Relatives of the deceased who do not attend face huge social stigma. Accommodation, food, clothing (T shirts or cloths commemorating the deceased) and sometimes transportation are all provided for the guests, some of who have travelled from far, in exchange for their support and attendance.
Also, assuming a hands-on role in the planning and executing of the event are the able hands of the extended family. And in the absence of funeral home services, the extended family handles everything. Memorial services function as a source of informal employment for relatives and friends with flexible timetables. Hence, bigger and longer funeral necessitate more organizers and are therefore profitable for the semi-employed. Interment services in the Akan communities, which constitute the largest ethnic groupings in Ghana, of which I am a member, are very much a cultural event replete with arcane elaborate ritual practices that are upheld by the elders of the extended family.
The actual funeral ceremony took an entire weekend – from midday Friday to Sunday evening.
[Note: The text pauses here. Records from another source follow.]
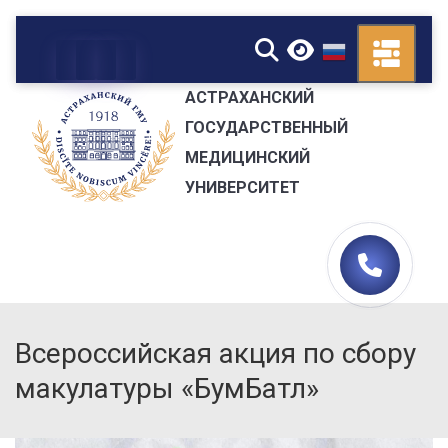
▼
АСТРАХАНСКИЙ
ГОСУДАРСТВЕННЫЙ
МЕДИЦИНСКИЙ
УНИВЕРСИТЕТ
Всероссийская акция по сбору
макулатуры «БумБатл»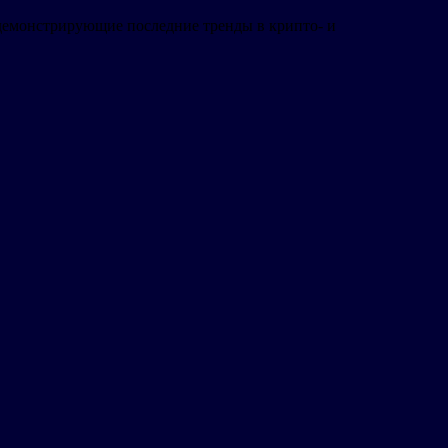
 демонстрирующие последние тренды в крипто- и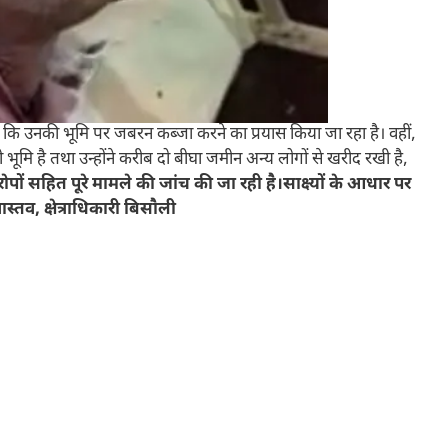
 कि उनकी भूमि पर जबरन कब्जा करने का प्रयास किया जा रहा है। वहीं,
ूमि है तथा उन्होंने करीब दो बीघा जमीन अन्य लोगों से खरीद रखी है,
पों सहित पूरे मामले की जांच की जा रही है।साक्ष्यों के आधार पर
्तव, क्षेत्राधिकारी बिसौली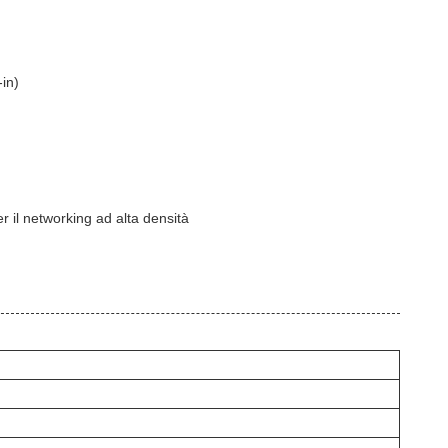
in)
 il networking ad alta densità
At midday Friday, the deceased body was fetched from the morgue and prepared for public viewing. During “Wake Keeping,” the eponymous first program, the deceased’s body was made available for public viewing so guests and relatives could pay their respects. This went on all night. This was followed on Saturday morning by church services at the city’s cathedral, where tributes and the biography of the deceased were read.
Burial followed with Christian last rites and non-Christian cultural rituals performed by the clergy and a family elder respectively. A send-off party open to the general public at the city hall with free food, drinks, blazing music and dance marked the end of the second day program. The final day was the Thanksgiving Day: early morning church service, gathering of family members to discuss pertinent matters, and collection of monetary donations from guests and sympathizers.
As much as I see the value in some aspects of the Akans’ long-standing funeral practices, such as providing informal employment, I eschew the ostentatious aspects. Too much money and time are spent marking the passing of a person. This gives the impression that there is more value and investment in the dead than in the living.
Another reason for my opposition is that these ceremonies strike me as garish and vane. A friend confirmed this suspicion when he blabbed that his relative’s funeral ceremony was organized to make others feel jealous. I was surprised.
I understood what he meant, but I questioned him to be sure he meant what he had said. I have been wrestling with my own questions about these practices. Some of what pass for funeral cultural practices were once relevant and useful at certain periods; certainly, when they functioned to reinforce the communal ethos. Today, they sometimes seem to be spectacles of one-upmanship.
In a nutshell, religious fervour, economic hardship and excessive cultural practices are linked in ways that can be culturally shocking to the uninformed. Against the backdrop of intense religious expression and gaudy funeral ceremonies is financial uncertainty.
As long as there are unmet financial needs, the hope for magic solutions in religion is plausible. However, given the poverty of the citizenry, such elaborate and extravagant funeral rites seem not to make sense any longer.